# Dataset entries
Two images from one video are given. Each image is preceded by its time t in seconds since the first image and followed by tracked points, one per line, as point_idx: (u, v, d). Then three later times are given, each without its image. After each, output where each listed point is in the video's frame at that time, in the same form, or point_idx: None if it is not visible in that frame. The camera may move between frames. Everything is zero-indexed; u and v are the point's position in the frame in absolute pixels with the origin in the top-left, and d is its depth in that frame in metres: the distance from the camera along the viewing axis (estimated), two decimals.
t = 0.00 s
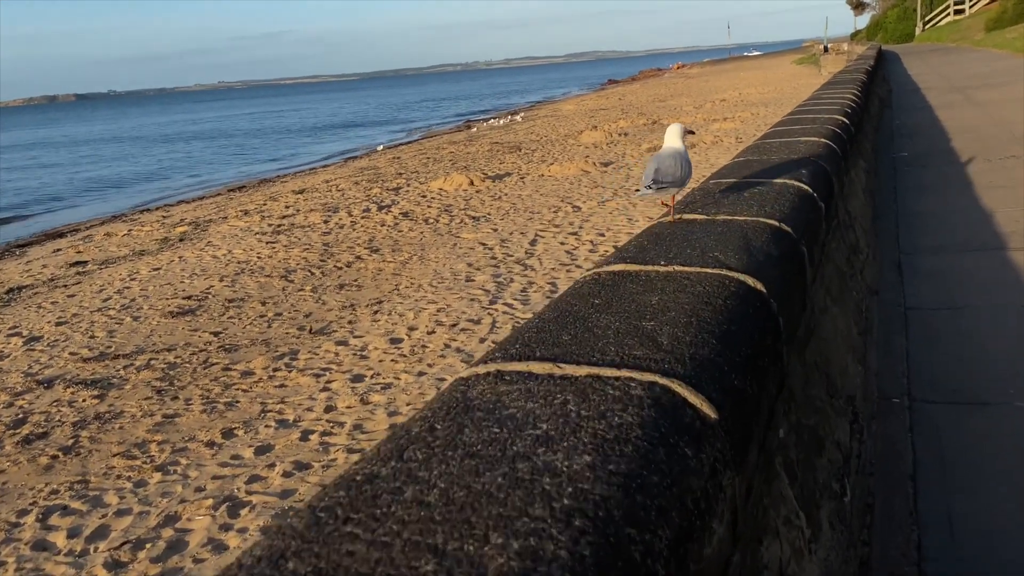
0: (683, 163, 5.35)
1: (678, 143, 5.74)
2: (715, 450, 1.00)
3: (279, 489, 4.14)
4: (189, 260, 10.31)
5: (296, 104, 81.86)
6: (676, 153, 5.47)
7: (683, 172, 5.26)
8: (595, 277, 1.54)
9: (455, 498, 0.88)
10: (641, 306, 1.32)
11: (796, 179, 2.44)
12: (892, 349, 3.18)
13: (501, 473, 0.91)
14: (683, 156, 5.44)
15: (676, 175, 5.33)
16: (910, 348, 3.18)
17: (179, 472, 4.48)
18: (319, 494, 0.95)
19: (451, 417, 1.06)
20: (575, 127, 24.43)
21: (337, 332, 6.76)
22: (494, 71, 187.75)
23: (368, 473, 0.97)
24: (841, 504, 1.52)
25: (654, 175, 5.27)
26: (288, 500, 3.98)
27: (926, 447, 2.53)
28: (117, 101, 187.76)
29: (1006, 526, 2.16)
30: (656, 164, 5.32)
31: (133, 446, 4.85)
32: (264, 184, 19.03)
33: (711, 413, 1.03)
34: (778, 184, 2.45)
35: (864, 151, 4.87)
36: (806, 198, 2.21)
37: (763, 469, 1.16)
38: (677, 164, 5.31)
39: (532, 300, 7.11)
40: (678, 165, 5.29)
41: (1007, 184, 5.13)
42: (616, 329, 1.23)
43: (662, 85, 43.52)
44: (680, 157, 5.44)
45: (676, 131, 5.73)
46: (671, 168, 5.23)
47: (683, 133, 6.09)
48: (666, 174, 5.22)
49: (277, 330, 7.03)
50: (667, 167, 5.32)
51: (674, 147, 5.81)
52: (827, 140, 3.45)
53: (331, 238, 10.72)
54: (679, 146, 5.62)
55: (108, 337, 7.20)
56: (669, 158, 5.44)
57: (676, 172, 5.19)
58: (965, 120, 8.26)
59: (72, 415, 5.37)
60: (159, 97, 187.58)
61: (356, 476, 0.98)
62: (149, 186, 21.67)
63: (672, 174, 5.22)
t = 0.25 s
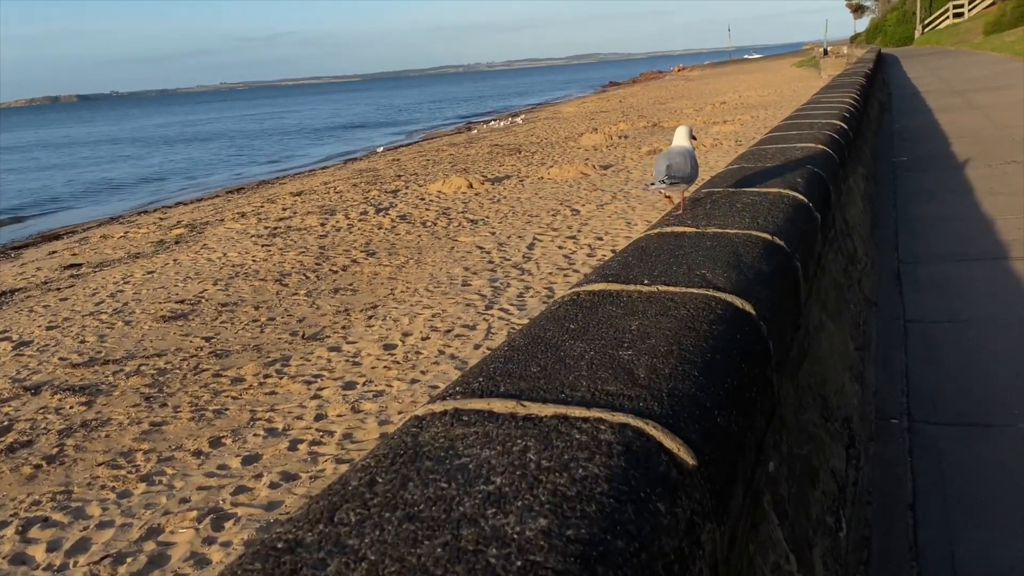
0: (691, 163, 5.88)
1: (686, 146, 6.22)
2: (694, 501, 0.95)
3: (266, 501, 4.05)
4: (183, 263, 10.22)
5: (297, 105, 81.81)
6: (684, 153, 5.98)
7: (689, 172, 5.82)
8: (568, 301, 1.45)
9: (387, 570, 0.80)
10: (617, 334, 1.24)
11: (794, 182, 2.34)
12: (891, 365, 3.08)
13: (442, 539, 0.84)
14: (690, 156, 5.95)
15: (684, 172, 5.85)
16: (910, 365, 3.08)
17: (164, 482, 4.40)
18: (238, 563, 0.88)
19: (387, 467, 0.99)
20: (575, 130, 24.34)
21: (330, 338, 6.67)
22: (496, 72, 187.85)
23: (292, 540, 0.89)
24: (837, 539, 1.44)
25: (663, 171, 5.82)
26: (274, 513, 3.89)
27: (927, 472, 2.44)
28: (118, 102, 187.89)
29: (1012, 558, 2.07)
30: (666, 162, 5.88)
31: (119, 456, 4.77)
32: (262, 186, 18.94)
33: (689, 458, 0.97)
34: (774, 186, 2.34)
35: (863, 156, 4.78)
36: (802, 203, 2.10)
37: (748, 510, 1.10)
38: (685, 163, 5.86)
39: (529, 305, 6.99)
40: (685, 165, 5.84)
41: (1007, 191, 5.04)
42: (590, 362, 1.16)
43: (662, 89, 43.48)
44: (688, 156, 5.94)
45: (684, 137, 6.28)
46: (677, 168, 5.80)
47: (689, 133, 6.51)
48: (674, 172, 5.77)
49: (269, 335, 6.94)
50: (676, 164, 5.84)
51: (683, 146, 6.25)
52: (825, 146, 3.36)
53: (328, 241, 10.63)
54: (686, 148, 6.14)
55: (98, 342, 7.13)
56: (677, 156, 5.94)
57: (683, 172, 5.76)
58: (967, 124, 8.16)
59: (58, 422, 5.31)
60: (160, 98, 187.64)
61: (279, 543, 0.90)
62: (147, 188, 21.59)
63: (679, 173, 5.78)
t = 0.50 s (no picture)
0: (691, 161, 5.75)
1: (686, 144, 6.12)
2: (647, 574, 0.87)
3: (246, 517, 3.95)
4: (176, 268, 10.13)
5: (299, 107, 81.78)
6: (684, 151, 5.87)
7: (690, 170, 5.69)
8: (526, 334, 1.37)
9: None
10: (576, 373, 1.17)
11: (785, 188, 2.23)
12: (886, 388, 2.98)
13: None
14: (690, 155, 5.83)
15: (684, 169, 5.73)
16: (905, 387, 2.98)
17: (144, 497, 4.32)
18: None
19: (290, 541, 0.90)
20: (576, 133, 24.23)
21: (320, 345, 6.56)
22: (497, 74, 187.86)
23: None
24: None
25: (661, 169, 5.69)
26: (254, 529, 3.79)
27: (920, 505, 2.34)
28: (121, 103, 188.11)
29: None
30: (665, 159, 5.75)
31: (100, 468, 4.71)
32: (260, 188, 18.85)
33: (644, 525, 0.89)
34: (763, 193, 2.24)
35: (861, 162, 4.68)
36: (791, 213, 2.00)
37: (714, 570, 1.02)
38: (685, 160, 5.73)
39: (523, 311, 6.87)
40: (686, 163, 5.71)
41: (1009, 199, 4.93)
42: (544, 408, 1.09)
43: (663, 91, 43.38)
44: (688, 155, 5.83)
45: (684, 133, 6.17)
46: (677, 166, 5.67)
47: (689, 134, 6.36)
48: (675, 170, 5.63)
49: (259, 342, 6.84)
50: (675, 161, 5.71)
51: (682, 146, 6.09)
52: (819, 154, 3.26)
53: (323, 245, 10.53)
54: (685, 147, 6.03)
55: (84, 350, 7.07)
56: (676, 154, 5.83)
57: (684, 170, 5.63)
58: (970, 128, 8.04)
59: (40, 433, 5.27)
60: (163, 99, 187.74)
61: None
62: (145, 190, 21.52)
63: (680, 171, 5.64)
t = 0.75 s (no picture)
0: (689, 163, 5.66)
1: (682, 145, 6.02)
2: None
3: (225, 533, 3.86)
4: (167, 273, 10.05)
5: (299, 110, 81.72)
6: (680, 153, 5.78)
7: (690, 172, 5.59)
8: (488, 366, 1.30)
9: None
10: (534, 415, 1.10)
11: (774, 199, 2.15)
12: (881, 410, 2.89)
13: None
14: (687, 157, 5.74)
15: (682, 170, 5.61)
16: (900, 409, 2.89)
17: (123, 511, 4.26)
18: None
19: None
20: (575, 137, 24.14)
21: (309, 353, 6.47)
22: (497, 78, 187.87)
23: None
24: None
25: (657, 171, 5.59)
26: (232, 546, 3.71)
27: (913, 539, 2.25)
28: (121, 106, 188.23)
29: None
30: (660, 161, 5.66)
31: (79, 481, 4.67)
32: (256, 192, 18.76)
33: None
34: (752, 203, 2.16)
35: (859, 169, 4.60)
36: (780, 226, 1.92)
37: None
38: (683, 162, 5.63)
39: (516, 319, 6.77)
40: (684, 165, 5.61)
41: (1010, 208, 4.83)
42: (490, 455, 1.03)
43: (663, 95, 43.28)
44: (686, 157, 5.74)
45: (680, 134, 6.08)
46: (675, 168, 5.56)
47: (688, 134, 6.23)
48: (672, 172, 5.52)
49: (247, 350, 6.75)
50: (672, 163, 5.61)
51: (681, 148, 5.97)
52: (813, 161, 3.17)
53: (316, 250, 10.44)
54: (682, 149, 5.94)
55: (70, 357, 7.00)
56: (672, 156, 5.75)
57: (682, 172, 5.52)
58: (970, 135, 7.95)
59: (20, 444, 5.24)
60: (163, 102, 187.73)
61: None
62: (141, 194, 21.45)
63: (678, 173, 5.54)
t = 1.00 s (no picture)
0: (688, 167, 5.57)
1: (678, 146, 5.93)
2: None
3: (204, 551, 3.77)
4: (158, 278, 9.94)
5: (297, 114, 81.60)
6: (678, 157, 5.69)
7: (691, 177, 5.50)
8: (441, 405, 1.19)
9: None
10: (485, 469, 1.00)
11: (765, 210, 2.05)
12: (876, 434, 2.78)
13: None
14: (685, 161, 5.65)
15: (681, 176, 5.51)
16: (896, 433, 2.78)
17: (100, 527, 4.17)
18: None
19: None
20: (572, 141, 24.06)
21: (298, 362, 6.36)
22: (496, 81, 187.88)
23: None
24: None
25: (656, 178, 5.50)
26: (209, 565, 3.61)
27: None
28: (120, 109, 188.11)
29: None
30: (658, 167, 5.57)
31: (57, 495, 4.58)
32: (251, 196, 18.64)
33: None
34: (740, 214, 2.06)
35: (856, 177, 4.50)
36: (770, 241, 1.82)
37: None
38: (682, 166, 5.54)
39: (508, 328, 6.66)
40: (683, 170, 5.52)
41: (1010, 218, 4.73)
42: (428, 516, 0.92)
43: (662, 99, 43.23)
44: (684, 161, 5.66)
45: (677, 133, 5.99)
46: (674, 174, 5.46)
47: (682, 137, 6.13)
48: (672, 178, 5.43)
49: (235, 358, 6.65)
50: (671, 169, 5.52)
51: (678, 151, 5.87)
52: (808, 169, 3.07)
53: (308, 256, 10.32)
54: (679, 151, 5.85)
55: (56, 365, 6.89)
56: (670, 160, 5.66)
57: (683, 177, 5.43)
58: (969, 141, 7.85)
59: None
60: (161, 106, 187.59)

# TASK PROMPT
The required result is the entries above, printed exactly from the first line through the line with "4: (189, 260, 10.31)", pictures excluded.

# COMPLETED EXERCISE
Two images from one video are given. Each image is preceded by its time t in seconds since the first image and followed by tracked points, one per line, as point_idx: (u, v, d). Then three later times are given, each without its image. After each, output where each listed point is in the video's frame at that time, in the same form, or point_idx: None if it is not visible in that frame. The camera may move between frames. Everything is zero-indexed; u and v are the point's position in the frame in absolute pixels with the origin in the top-left, and d is its depth in that frame in metres: the distance from the camera along the viewing axis (estimated), two decimals.
t = 0.00 s
0: (683, 163, 5.35)
1: (678, 143, 5.74)
2: (715, 450, 1.00)
3: (279, 489, 4.14)
4: (189, 260, 10.31)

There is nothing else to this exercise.